AIM OF THE TASK:
Find the line containing "middle tip: (1130, 761)" in the entries below. Restate it and each line after it, word for word, up to and including the line containing "pinky dip: (389, 262)".

SUPPLIED INFORMATION:
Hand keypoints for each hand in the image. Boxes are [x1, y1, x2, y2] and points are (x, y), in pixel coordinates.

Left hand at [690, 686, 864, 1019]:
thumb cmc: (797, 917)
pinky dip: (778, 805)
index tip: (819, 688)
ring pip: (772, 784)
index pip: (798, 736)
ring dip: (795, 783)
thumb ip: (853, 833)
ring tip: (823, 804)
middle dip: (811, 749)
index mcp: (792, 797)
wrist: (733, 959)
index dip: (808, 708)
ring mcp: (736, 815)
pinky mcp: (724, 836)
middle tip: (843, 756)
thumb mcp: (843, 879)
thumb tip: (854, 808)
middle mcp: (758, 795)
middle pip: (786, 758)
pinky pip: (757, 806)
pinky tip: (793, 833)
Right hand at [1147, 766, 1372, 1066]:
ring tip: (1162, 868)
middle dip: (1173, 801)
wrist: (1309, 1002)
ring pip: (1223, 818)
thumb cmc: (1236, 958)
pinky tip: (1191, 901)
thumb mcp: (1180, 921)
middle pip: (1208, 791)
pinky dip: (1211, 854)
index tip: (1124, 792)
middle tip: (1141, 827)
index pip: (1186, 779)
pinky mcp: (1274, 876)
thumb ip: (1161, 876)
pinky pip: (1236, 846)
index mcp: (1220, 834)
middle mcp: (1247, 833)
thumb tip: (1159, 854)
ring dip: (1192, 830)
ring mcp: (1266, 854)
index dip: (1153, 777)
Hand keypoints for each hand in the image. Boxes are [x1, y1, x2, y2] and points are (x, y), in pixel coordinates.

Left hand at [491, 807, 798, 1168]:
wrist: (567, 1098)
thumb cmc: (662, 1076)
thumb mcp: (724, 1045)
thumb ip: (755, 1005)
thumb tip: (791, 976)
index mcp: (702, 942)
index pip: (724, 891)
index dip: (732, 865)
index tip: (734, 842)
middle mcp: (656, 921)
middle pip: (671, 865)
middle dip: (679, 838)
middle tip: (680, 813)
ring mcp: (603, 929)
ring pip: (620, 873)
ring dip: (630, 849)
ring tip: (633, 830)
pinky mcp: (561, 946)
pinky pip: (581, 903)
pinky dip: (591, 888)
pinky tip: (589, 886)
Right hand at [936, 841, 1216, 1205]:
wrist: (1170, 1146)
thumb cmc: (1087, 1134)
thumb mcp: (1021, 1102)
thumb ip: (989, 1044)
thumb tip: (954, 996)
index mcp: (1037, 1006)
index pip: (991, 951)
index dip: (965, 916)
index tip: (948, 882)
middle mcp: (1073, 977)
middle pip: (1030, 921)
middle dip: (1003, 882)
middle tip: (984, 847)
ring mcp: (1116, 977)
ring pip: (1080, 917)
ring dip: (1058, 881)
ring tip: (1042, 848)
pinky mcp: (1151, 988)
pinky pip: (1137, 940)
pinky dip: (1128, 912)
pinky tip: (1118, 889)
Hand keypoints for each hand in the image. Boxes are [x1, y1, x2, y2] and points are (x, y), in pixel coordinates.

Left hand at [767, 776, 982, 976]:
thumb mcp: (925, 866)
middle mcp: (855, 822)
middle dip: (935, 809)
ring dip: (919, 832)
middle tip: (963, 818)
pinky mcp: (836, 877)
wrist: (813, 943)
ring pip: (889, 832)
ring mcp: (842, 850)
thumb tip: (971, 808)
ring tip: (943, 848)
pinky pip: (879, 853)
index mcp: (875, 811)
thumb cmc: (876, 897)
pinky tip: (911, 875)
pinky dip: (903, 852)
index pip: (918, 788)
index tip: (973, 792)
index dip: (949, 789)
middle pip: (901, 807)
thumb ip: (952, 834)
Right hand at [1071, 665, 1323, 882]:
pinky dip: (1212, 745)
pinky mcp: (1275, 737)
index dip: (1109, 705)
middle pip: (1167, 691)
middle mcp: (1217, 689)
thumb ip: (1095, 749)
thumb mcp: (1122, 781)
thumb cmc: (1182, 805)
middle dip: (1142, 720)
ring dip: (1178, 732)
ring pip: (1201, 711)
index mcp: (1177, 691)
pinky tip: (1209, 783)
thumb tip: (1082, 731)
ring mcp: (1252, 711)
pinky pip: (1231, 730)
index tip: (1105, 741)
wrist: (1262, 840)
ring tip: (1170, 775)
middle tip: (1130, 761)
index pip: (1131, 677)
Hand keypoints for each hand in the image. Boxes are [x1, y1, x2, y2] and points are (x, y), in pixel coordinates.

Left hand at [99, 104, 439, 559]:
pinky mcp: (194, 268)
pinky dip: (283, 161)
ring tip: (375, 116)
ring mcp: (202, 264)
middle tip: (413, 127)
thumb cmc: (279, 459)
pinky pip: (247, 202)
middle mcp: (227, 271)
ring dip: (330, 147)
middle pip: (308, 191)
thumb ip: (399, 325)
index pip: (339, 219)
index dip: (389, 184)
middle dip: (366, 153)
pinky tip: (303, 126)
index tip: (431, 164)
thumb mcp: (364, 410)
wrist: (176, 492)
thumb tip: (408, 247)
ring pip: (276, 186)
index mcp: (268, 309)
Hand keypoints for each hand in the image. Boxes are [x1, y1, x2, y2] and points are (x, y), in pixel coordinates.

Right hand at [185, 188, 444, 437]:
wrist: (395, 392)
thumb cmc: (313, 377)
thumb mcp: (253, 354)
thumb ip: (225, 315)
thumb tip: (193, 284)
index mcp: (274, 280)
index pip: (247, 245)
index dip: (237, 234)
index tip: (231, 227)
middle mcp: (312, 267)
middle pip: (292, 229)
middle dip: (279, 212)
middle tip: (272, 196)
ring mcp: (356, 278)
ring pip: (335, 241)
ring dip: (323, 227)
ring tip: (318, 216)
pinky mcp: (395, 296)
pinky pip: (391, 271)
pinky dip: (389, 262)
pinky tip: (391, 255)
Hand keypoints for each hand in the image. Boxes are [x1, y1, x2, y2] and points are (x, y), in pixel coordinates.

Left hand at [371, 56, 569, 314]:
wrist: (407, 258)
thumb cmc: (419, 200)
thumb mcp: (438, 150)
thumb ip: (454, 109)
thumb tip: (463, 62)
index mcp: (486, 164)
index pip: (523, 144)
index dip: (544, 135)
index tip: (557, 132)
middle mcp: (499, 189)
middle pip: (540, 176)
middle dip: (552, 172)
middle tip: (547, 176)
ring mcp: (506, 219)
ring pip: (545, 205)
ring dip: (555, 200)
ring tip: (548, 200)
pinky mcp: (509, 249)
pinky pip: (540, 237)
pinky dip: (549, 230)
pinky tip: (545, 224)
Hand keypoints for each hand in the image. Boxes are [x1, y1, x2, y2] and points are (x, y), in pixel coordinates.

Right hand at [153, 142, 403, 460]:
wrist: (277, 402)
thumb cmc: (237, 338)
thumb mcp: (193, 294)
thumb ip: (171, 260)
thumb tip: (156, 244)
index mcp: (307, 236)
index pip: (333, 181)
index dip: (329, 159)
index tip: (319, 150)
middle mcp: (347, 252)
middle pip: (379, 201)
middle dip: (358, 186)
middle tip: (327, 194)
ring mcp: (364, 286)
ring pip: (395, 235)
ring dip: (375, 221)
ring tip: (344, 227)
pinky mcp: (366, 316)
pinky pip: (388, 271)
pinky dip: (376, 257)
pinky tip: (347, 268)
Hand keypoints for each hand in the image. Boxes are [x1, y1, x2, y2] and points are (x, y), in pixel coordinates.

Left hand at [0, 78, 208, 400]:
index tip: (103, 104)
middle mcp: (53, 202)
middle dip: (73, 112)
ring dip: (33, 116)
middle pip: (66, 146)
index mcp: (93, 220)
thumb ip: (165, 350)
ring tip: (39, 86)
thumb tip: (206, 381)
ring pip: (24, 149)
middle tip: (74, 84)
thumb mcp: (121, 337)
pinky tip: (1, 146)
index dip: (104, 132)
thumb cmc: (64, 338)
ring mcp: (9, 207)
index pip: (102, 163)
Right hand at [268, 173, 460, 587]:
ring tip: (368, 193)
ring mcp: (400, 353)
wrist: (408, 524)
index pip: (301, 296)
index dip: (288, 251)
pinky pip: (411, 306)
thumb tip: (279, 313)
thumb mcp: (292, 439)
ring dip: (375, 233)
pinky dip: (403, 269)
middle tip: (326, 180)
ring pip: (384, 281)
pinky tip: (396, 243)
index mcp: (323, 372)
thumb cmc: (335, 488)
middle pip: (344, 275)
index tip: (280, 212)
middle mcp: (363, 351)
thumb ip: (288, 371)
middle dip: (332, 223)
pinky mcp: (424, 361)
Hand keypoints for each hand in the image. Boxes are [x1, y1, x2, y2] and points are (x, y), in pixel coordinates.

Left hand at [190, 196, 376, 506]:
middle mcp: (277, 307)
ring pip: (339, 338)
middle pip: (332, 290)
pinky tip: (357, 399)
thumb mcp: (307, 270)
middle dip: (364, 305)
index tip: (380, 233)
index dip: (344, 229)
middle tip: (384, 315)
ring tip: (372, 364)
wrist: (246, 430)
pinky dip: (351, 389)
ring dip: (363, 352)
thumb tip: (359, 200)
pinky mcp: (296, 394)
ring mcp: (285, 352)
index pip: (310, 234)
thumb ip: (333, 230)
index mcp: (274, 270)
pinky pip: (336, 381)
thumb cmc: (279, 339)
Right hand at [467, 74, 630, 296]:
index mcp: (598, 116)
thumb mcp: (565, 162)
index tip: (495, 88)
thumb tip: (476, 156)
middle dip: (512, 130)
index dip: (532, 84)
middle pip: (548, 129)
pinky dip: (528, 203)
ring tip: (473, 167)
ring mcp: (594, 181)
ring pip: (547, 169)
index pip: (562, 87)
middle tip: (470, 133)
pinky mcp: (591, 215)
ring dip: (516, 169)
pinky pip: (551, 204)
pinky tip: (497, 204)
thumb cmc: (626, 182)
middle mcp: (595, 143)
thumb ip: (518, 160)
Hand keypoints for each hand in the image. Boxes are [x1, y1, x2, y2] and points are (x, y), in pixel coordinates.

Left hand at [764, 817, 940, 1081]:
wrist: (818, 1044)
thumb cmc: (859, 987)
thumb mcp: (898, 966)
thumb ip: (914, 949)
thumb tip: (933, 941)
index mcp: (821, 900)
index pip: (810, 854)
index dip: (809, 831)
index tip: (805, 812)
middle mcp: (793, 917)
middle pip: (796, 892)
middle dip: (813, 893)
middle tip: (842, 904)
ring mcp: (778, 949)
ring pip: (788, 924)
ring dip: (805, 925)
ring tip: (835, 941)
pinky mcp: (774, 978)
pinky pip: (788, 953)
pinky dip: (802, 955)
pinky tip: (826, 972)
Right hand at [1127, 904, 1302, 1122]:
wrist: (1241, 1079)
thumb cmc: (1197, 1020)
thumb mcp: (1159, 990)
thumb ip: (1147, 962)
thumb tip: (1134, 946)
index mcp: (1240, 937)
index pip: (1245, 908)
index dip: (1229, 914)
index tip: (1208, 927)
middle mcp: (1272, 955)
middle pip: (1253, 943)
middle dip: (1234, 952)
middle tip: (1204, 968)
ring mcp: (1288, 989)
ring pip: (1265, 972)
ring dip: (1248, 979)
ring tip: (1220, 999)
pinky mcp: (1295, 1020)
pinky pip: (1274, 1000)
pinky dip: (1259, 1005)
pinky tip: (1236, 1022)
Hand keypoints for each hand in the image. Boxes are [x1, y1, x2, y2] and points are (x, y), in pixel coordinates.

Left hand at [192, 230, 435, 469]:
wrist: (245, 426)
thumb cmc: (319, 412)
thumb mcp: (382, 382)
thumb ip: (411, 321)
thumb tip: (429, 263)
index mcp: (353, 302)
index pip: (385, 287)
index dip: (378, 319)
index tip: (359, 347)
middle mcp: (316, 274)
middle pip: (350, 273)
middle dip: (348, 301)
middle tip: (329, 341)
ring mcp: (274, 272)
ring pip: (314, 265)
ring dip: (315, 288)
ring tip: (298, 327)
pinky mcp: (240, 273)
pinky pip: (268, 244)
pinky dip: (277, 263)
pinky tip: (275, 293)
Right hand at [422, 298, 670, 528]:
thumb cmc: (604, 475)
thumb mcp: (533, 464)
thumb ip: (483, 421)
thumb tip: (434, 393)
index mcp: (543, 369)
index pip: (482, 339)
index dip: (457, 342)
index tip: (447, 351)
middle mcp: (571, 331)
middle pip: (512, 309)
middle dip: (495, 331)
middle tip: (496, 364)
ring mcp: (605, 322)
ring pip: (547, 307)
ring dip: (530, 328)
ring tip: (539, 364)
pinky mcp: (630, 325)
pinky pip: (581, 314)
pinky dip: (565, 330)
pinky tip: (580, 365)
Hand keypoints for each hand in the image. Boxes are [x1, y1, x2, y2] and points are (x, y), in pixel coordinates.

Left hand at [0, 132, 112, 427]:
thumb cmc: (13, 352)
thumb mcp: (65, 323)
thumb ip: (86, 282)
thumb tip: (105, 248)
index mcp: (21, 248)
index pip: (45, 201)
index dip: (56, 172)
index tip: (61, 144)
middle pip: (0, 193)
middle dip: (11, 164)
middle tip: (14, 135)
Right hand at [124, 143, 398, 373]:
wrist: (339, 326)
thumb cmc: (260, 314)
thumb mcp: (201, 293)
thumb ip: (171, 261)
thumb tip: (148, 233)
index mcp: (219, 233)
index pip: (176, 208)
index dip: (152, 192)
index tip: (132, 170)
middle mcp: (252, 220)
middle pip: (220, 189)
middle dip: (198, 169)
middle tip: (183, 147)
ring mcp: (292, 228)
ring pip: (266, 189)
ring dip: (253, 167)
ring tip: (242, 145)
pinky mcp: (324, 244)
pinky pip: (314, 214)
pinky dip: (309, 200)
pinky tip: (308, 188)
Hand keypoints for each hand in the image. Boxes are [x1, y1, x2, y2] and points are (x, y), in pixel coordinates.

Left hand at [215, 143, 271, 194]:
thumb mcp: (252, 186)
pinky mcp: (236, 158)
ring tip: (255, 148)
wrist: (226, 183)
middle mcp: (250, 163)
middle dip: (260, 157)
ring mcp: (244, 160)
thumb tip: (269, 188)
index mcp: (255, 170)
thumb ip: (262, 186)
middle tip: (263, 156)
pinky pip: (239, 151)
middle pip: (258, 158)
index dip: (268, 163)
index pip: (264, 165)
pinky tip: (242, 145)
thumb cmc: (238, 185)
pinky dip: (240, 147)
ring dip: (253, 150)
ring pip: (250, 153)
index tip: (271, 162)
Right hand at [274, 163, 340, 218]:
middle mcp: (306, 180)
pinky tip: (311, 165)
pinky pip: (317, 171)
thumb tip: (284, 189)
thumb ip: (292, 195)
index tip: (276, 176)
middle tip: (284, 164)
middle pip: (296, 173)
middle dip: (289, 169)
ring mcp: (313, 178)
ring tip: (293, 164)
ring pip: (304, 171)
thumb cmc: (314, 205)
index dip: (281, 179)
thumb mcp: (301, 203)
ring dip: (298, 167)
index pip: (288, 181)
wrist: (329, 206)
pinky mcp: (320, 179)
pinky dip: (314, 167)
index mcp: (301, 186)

RESPONSE:
middle tip: (1130, 761)
index pip: (1131, 677)
Hand keypoints for each hand in the image. Boxes are [x1, y1, x2, y2] and points are (x, y), in pixel coordinates.

Left hand at [99, 104, 439, 559]:
pinky mcp: (194, 268)
pinky dip: (283, 161)
ring tip: (375, 116)
ring mcp: (202, 264)
middle tip: (413, 127)
thumb cmc: (279, 459)
pinky pip: (247, 202)
middle mcp: (227, 271)
ring dip: (330, 147)
middle pip: (308, 191)
thumb ip: (399, 325)
index pip: (339, 219)
index dip: (389, 184)
middle dip: (366, 153)
pinky tip: (303, 126)
index tip: (431, 164)
thumb mcp: (364, 410)
wrist: (176, 492)
thumb tip: (408, 247)
ring pip: (276, 186)
index mcp: (268, 309)
Hand keypoints for each hand in the image. Boxes are [x1, y1, x2, y2] and points are (x, y), in pixel coordinates.

Right hand at [185, 188, 444, 437]:
wrist: (395, 392)
thumb cmc: (313, 377)
thumb mcp: (253, 354)
thumb ip: (225, 315)
thumb tip: (193, 284)
index mcp: (274, 280)
index pip: (247, 245)
index dip: (237, 234)
index tip: (231, 227)
middle mcp: (312, 267)
middle pip: (292, 229)
middle dip: (279, 212)
middle tip: (272, 196)
ring mcp: (356, 278)
ring pip: (335, 241)
ring dip: (323, 227)
ring tip: (318, 216)
pinky mcp: (395, 296)
pinky pip: (391, 271)
pinky dip: (389, 262)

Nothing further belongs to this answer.